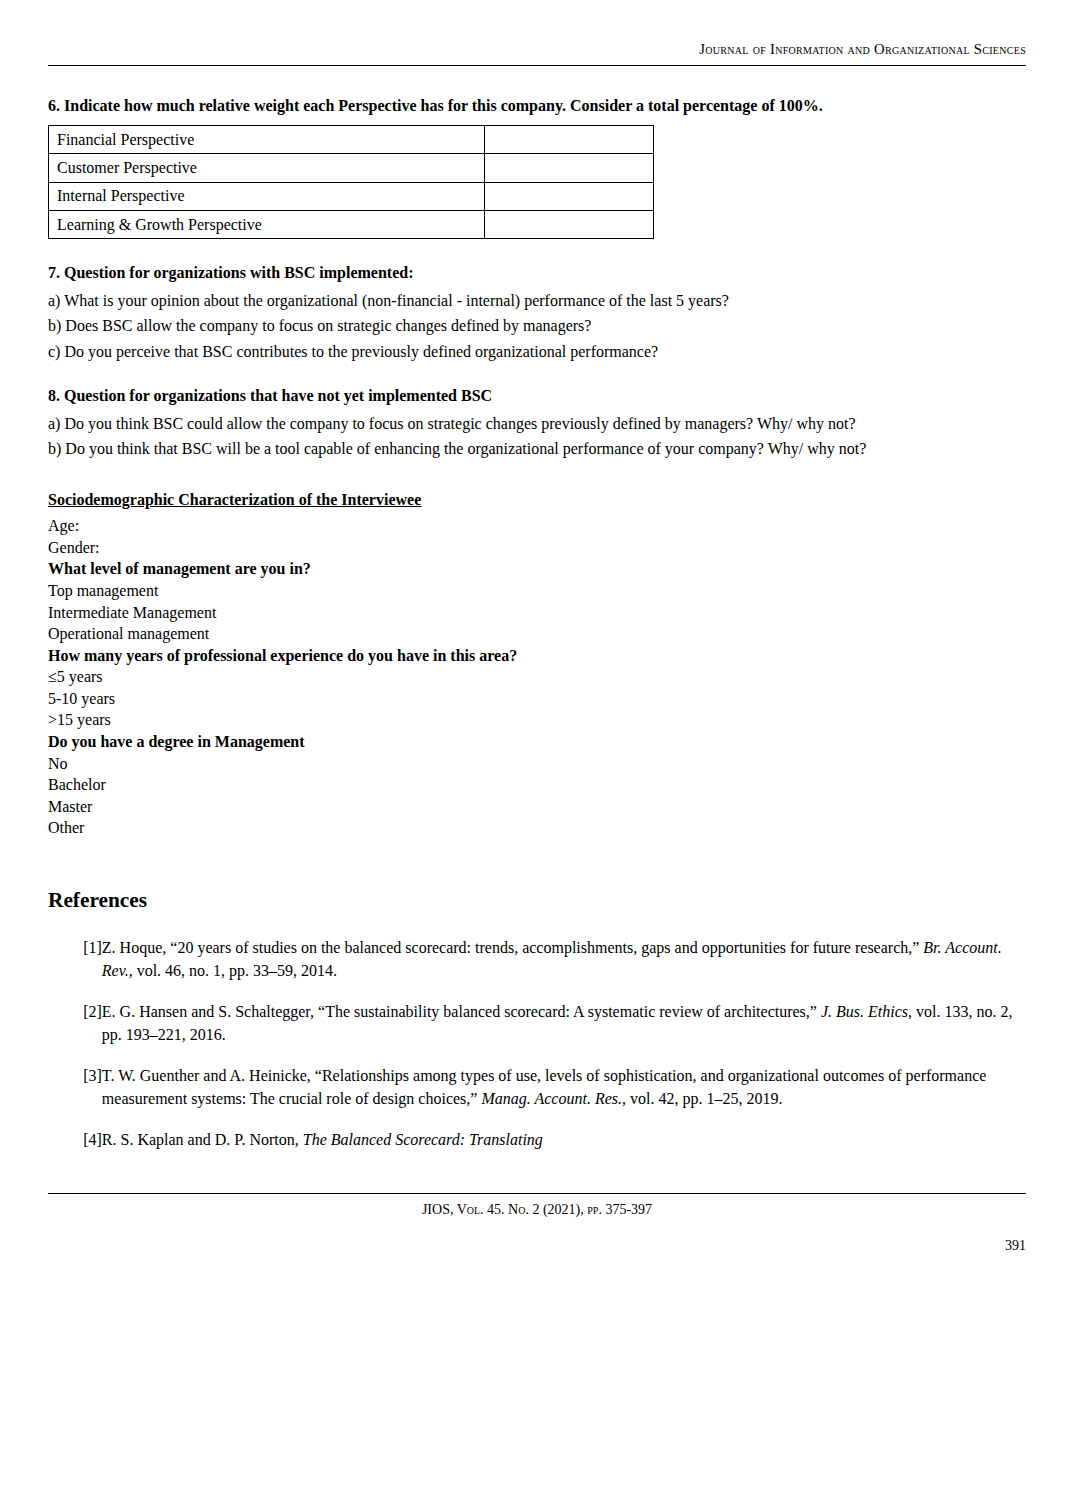Journal of Information and Organizational Sciences
6. Indicate how much relative weight each Perspective has for this company. Consider a total percentage of 100%.
| Financial Perspective | |
| Customer Perspective | |
| Internal Perspective | |
| Learning & Growth Perspective | |
7. Question for organizations with BSC implemented:
a) What is your opinion about the organizational (non-financial - internal) performance of the last 5 years?
b) Does BSC allow the company to focus on strategic changes defined by managers?
c) Do you perceive that BSC contributes to the previously defined organizational performance?
8. Question for organizations that have not yet implemented BSC
a) Do you think BSC could allow the company to focus on strategic changes previously defined by managers? Why/ why not?
b) Do you think that BSC will be a tool capable of enhancing the organizational performance of your company? Why/ why not?
Sociodemographic Characterization of the Interviewee
Age:
Gender:
What level of management are you in?
Top management
Intermediate Management
Operational management
How many years of professional experience do you have in this area?
≤5 years
5-10 years
>15 years
Do you have a degree in Management
No
Bachelor
Master
Other
References
[1] Z. Hoque, “20 years of studies on the balanced scorecard: trends, accomplishments, gaps and opportunities for future research,” Br. Account. Rev., vol. 46, no. 1, pp. 33–59, 2014.
[2] E. G. Hansen and S. Schaltegger, “The sustainability balanced scorecard: A systematic review of architectures,” J. Bus. Ethics, vol. 133, no. 2, pp. 193–221, 2016.
[3] T. W. Guenther and A. Heinicke, “Relationships among types of use, levels of sophistication, and organizational outcomes of performance measurement systems: The crucial role of design choices,” Manag. Account. Res., vol. 42, pp. 1–25, 2019.
[4] R. S. Kaplan and D. P. Norton, The Balanced Scorecard: Translating
JIOS, Vol. 45. No. 2 (2021), pp. 375-397
391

◆ **Problem to solve**
Although the records above contain pictures, only their text is to be repeated, exactly as given.

◆ **Exercise answer**
Journal of Information and Organizational Sciences
6. Indicate how much relative weight each Perspective has for this company. Consider a total percentage of 100%.
| Financial Perspective | |
| Customer Perspective | |
| Internal Perspective | |
| Learning & Growth Perspective | |
7. Question for organizations with BSC implemented:
a) What is your opinion about the organizational (non-financial - internal) performance of the last 5 years?
b) Does BSC allow the company to focus on strategic changes defined by managers?
c) Do you perceive that BSC contributes to the previously defined organizational performance?
8. Question for organizations that have not yet implemented BSC
a) Do you think BSC could allow the company to focus on strategic changes previously defined by managers? Why/ why not?
b) Do you think that BSC will be a tool capable of enhancing the organizational performance of your company? Why/ why not?
Sociodemographic Characterization of the Interviewee
Age:
Gender:
What level of management are you in?
Top management
Intermediate Management
Operational management
How many years of professional experience do you have in this area?
≤5 years
5-10 years
>15 years
Do you have a degree in Management
No
Bachelor
Master
Other
References
[1] Z. Hoque, “20 years of studies on the balanced scorecard: trends, accomplishments, gaps and opportunities for future research,” Br. Account. Rev., vol. 46, no. 1, pp. 33–59, 2014.
[2] E. G. Hansen and S. Schaltegger, “The sustainability balanced scorecard: A systematic review of architectures,” J. Bus. Ethics, vol. 133, no. 2, pp. 193–221, 2016.
[3] T. W. Guenther and A. Heinicke, “Relationships among types of use, levels of sophistication, and organizational outcomes of performance measurement systems: The crucial role of design choices,” Manag. Account. Res., vol. 42, pp. 1–25, 2019.
[4] R. S. Kaplan and D. P. Norton, The Balanced Scorecard: Translating
JIOS, Vol. 45. No. 2 (2021), pp. 375-397
391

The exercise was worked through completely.